November 30, 2023 — BioCardia, Inc., a developer of cellular and cell-derived therapeutics for the treatment of cardiovascular and pulmonary diseases, provided an update after its recent consultation with Japan’s Pharmaceutical and Medical Device Agency (PMDA) towards approval of its CardiAMPautologous cell therapy for the treatment of patients with ischemic heart failure of reduced ejection fraction (HFrEF).
Japan’s PMDA asked for further details on a number of elements included in BioCardia’s CardiAMP preclinical and clinical packages in order to gain approval. For the points raised with respect to the pre-clinical package, BioCardia management believes that these can be readily addressed. In the request for additional details with regard to the clinical package, PMDA has signaled that they would not require additional studies in Japan and could approve CardiAMP Cell Therapy based on data from overseas. PMDA indicated they would like to see detailed interim and the final results from the CardiAMP Heart Failure Trial, which has completed patient enrollment and is finishing up study patient follow-up visits. There was discussion that approval of any initial indication may be limited to patients with NT-pro BNP levels > 500pg/ml, which is an eligibility criterion for the CardiAMP Heart Failure II study as recently approved by the U.S. FDA. Formal minutes from the PMDA meeting are expected in four weeks and a follow-up consultation is being planned.
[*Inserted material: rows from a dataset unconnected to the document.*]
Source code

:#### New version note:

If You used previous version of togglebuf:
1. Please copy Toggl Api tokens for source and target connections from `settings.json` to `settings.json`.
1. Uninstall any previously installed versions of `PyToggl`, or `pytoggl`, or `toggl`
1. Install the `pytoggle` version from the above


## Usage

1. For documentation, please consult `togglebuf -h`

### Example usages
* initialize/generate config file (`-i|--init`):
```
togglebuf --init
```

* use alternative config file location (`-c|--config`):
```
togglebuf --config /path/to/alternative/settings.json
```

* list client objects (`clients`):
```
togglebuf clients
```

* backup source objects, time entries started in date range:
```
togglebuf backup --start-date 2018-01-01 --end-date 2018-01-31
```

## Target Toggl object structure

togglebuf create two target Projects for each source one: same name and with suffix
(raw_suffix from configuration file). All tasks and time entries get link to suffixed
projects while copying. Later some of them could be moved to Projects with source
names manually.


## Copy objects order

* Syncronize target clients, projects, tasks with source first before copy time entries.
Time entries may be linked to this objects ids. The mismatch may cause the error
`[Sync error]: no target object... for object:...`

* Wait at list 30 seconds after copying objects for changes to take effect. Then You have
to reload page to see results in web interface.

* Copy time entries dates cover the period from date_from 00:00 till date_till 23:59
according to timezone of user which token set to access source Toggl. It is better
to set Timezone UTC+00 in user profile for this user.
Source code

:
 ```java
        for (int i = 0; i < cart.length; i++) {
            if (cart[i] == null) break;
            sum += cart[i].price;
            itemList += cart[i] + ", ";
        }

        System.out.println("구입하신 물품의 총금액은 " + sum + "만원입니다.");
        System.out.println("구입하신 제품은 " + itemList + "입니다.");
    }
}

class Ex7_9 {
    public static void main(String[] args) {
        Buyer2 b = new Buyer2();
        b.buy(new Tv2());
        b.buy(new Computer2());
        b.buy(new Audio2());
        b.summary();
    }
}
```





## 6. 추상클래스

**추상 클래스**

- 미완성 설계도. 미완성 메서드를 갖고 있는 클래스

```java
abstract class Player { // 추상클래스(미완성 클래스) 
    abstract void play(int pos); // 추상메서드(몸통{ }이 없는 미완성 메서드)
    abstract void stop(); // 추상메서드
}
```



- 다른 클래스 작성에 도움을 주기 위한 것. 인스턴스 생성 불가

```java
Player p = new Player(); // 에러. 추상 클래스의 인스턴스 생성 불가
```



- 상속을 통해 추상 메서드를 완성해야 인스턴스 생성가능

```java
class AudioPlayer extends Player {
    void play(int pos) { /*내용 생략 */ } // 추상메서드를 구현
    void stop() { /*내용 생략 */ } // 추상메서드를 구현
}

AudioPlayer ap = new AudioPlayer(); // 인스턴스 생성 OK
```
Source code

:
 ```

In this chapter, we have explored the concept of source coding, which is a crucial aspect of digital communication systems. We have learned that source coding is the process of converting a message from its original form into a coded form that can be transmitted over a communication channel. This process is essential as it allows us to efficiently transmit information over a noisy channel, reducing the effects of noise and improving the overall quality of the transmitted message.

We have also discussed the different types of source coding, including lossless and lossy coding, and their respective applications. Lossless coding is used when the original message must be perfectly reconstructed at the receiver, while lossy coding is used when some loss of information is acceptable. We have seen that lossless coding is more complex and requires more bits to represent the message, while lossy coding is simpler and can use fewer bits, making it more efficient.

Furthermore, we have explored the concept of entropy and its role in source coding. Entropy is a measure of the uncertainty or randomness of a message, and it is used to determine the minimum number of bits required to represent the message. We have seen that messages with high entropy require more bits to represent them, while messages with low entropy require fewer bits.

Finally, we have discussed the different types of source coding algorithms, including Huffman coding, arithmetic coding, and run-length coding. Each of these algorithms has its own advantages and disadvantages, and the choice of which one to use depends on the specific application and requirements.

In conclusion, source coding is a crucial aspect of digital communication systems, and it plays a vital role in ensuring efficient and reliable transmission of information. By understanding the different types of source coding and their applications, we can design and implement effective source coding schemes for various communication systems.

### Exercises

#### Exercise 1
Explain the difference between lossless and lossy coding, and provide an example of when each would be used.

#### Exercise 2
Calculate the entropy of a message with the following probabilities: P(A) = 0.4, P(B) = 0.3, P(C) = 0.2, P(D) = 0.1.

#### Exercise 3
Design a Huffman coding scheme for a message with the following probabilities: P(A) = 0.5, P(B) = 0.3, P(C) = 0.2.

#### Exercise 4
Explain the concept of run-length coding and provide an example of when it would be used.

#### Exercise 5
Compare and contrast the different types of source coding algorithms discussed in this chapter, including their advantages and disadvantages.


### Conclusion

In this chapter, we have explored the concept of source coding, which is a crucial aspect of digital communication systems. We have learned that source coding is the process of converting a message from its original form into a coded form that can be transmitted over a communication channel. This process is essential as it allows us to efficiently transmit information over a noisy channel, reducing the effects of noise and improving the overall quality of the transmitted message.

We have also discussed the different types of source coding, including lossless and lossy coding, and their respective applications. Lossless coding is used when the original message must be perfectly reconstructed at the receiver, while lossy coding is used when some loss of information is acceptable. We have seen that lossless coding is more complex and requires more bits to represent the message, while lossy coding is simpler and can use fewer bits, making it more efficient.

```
“We are thankful that PMDA has signaled that data from outside Japan is likely to be sufficient for approval” said Peter Altman, PhD., BioCardia’s President and Chief Executive Officer. “We continue to work with PMDA to demonstrate that the evidence of patient benefit with low risk from this minimally invasive autologous cell therapy for a life-threatening condition should be sufficient for approval. PMDA approval would enable physicians and patients to consider the CardiAMP cell therapy option alongside other cell therapy approaches for the treatment of heart failure already in clinical use in Japan requiring open heart surgical administration of the cells.”